RECORDS TO USE Block Start

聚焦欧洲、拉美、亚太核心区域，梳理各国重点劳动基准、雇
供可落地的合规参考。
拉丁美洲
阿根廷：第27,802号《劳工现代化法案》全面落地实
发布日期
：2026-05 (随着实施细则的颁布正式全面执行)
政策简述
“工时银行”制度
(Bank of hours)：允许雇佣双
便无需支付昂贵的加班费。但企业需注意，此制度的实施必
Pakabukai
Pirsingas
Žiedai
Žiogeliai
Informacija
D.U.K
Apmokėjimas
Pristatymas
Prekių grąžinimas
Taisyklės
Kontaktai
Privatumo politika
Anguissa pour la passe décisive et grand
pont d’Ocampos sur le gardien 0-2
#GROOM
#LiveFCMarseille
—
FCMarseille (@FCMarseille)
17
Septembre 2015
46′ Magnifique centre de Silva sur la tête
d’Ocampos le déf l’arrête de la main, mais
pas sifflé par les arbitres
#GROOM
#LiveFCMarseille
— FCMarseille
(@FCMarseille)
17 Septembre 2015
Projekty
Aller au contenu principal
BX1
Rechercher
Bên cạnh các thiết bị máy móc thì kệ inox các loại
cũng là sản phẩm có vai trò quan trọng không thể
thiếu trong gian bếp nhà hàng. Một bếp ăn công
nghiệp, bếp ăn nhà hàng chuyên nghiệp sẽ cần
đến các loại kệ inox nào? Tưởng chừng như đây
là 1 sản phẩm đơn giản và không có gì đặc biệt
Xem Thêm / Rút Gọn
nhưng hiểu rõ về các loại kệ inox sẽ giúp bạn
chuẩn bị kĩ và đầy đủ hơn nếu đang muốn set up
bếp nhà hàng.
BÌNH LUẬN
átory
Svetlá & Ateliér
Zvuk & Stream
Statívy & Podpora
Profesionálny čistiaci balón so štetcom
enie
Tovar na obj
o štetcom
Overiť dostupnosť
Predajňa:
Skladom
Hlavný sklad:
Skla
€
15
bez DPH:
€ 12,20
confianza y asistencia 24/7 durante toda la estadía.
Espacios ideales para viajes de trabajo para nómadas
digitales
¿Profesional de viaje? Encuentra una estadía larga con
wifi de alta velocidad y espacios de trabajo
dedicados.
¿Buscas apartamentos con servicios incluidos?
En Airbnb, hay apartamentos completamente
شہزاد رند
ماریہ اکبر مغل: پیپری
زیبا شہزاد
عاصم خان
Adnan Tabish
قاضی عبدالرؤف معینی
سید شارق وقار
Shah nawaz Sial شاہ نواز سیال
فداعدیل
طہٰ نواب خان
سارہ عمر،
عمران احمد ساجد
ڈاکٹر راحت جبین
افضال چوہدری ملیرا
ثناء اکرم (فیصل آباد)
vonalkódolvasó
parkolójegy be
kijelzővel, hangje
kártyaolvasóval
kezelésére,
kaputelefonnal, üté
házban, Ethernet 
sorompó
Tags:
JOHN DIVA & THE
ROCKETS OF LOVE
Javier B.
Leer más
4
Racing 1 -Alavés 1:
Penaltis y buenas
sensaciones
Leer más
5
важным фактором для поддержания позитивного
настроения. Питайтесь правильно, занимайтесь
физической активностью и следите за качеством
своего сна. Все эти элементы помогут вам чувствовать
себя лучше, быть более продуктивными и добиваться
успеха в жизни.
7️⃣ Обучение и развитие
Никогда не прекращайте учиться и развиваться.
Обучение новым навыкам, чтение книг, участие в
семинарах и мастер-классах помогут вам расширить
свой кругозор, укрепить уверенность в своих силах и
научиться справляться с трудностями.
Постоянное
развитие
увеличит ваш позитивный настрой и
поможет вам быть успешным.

RECORDS TO USE Block End

**TO-DO ITEM**
Reproduce verbatim the lines above, from the line with "nghiệp, bếp ăn nhà hàng chuyên nghiệp sẽ cần" through the line with "estadía larga con".

**RESPONSE FOR THIS EXERCISE**
nghiệp, bếp ăn nhà hàng chuyên nghiệp sẽ cần
đến các loại kệ inox nào? Tưởng chừng như đây
là 1 sản phẩm đơn giản và không có gì đặc biệt
Xem Thêm / Rút Gọn
nhưng hiểu rõ về các loại kệ inox sẽ giúp bạn
chuẩn bị kĩ và đầy đủ hơn nếu đang muốn set up
bếp nhà hàng.
BÌNH LUẬN
átory
Svetlá & Ateliér
Zvuk & Stream
Statívy & Podpora
Profesionálny čistiaci balón so štetcom
enie
Tovar na obj
o štetcom
Overiť dostupnosť
Predajňa:
Skladom
Hlavný sklad:
Skla
€
15
bez DPH:
€ 12,20
confianza y asistencia 24/7 durante toda la estadía.
Espacios ideales para viajes de trabajo para nómadas
digitales
¿Profesional de viaje? Encuentra una estadía larga con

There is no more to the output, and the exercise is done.